First Lady Michelle Obama immediately responded, saying that despite not being made of steel, she can relate to the statue.

“Girl, my stylist needs to come out there and give some volume or a retro fro,” she told the statue during a press conference earlier today.

Since the news broke, stylists around the world are lining up with suggestions in the hopes they will be the one chosen to do this historic work.

French President Nicholas Sarkozy has even offered to send top stylists from Vidal Sassoon to America to do the job, saying that France’s gift to America ‘should never go out of style.’

“I would offer her a bottle of wine or espresso, but I do not think a statue can move her arms.” Sarkozy said.

Friday, May 8, 2009

Penguin Community Demands Acknowledgment for Next Flu Strain

Antarctica-Hearing word of the recent publicity pigs have received over the Swine Flu epidemic, the penguin community came out in force, demanding to be the spokes models for the next flu strain that devastates humans.

The flightless birds claim pigs are taking the attention away from them and their melting habitats—similar to the attention cows received during the Mad Cow outbreak of 95--and they will not stand to be outshined by another animal.

“We are one of the cutest species in the world,” Snowflake the penguin said flapping his wings. “So why shouldn’t we be the models for a fatal disease?”

The penguins remained on the ice until well into the evening, complaining about other species like dogs, fish and humans, which are being recognized for diseases like ringworm, salmonella, and AIDS.

“My fellow penguins, we are not just wintertime accessories,” Snowflake squawked. “It is time we show the world that we are made of more than blubber.”

For their part, the penguins are working hard to contaminate the oceans, introduce toxins to the fish they encounter underwater, and help the ice caps melt, to further their goal of global recognition.

During a recent press conference about the matter, San Diego Zoo biologist, Burt Davis concluded, “These really aren't the smartest animals out there.”

Tuesday, May 5, 2009

Model Appalled to Find His Image on Cover of Gay Men's Magazine

San Francisco, CA - Twenty seven year old Stephan Drakore received a shock yesterday when he saw his image on the cover of the gay men's magazine, OUT while purchasing mineral water at a neighborhood grocery store.

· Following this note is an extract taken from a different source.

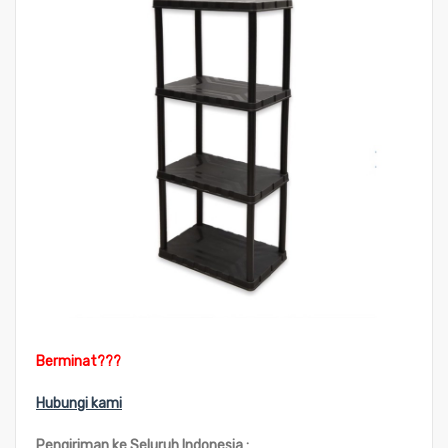
Berminat???
Hubungi kami
Pengiriman ke Seluruh Indonesia :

The young model scrambled to get all magazines from the store shelf, but not before his father viewed the raunchy cover, where Drakore flexes on all fours on a bear rug wearing only a pair of underwear and scantily dressed men sip cocktails in a hot tub behind him.

Stephan’s father, Police Sergeant Lou Drakore, fell off the toilet and came to unable to explain what had happened or how he had even acquired a copy of the magazine.

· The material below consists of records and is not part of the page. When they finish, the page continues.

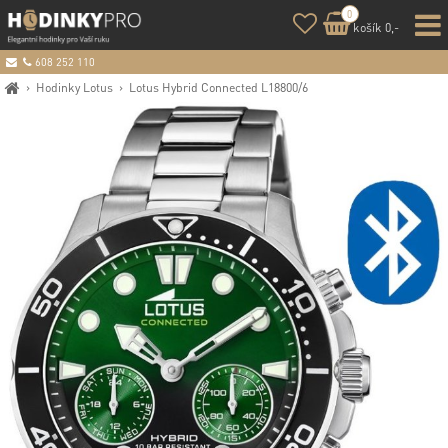
0
košík 0,-
608 252 110
›
Hodinky Lotus
›
Lotus Hybrid Connected L18800/6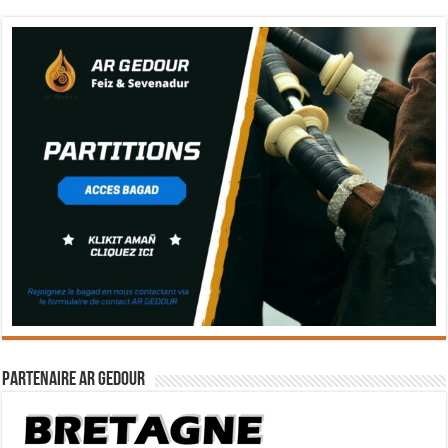
Partenaire Ar Gedour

“Someone must have slipped it under the door as a joke,” Sgt. Drakore said. “I just don’t know how it got here.”

These recent events have caused a stir in San Francisco’s gay community who are confident of the father and son’s hidden sexualities and have been encouraging the two men to ‘come out.’

"I told my father the same thing I am telling everyone else, 'I don't know how that photo got there, and thought I was modeling for another Calvin Klein ad'."

A phone call to Calvin Klein revealed they had never before signed Drakore for a shoot and were unsure of the confusion.